We live in the age of digital media and we practice what we preach. How long can you stay without looking at your phone? And how many times do you take a peek when you’re with your baby?
Children mimic adults in every way, especially their primary caregivers, most often mothers. You may find some children always on the phone, looking for something, while some others don’t care if it’s around them. It’s all because we do the same thing. Adults are like mirrors for children. They will replicate every good or bad habit we have. Let’s make it an intentional effort to keep the phone down and focus on the happiness and positivity around us.

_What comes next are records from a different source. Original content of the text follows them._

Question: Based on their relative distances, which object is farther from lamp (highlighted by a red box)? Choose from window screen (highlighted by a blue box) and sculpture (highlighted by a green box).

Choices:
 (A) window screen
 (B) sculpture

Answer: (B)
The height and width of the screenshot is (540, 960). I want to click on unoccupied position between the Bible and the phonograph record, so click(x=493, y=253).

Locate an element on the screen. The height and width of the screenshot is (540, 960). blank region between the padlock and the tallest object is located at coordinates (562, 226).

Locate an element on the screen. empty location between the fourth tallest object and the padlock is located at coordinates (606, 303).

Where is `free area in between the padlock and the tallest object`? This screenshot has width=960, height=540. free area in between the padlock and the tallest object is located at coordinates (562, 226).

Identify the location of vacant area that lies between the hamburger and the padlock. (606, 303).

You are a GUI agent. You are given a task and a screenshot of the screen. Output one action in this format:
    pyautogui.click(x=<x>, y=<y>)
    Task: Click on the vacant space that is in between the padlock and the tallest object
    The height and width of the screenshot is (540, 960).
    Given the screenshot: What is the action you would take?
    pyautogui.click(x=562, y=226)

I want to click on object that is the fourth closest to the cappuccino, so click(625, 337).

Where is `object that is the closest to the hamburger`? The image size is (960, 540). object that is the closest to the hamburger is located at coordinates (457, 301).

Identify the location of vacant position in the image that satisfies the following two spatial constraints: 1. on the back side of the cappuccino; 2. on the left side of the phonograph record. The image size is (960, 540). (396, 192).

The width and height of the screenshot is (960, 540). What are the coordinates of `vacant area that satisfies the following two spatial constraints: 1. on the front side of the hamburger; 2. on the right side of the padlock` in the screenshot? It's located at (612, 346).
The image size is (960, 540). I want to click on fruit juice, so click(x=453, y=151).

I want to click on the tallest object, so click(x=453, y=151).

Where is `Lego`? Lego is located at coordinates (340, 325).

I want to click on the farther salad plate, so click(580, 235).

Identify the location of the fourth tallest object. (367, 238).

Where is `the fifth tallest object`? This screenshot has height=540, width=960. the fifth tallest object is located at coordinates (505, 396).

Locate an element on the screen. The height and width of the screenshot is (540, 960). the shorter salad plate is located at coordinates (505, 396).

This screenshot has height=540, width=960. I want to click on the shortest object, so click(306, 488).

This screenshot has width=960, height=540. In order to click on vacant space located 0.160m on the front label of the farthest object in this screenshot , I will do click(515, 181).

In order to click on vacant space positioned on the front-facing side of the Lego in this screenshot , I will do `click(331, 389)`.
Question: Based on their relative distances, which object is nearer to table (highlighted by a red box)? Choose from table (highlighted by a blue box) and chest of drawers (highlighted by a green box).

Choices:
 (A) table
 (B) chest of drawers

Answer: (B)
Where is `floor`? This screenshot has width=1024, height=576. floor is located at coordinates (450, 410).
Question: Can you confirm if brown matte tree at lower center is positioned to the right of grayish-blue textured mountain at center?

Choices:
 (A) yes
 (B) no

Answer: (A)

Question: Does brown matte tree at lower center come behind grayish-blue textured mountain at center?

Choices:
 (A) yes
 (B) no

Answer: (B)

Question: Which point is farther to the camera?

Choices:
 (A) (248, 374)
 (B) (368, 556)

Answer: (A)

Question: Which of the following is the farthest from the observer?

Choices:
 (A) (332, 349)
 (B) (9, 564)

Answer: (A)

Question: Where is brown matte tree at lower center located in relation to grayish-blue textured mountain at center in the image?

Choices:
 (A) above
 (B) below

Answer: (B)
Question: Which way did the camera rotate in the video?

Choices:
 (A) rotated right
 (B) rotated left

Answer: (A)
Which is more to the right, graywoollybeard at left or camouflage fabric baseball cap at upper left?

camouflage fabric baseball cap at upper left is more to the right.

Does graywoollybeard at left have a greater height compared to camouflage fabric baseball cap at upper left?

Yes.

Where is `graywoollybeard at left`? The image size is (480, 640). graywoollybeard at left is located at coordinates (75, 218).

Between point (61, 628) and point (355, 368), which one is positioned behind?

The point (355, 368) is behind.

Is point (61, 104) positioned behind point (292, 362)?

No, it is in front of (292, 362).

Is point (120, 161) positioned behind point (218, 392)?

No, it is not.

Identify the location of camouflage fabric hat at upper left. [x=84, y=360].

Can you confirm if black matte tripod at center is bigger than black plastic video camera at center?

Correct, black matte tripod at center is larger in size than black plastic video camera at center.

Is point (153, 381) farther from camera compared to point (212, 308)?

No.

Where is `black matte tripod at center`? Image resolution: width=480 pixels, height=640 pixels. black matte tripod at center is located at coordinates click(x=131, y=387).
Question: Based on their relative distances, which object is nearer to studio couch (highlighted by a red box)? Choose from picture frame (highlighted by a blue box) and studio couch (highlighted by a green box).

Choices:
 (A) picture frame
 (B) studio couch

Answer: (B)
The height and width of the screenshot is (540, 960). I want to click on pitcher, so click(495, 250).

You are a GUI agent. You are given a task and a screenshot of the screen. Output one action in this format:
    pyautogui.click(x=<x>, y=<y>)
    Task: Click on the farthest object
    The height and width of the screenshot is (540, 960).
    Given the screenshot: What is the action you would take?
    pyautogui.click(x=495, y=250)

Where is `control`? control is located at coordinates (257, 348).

Living in a joint family has its own added benefits and discomfort, one of them being screentime. It’s difficult for grandparents to run around and engage the kids in active play considering their age. What’s the easiest thing to do to make the children sit with them and give them screentime. We as parents should explain to them the reasons why screentime is bad for them. Sometimes it might work and they wouldn’t do it but sometimes explaining doesn’t help as well. I live in a joint family of 14 people and my children don’t get more than half an hour of screen time in a day and sometimes not even that much.
How do I do it?
When grandfather comes back from work, I have a play set up done in their room so they can play together. Think of what your child likes the most, and keep those things in the grandparents’ room and let them play. If your child likes water, let them do some sink play, if your child likes cutting things, give them some old newspapers and magazines to cut. And if nothing works out, go to their room and distract them from screentime by offering them something more lucrative than that. Maybe a walk or a drive outside the house. It’s really easy to distract children and I do it even for my 5-year-old. Screentime is a habit, when you get rid of it slowly it seems impossible but with some effort, your time can result in something more productive. And when it does happen your child won’t ask for it themselves.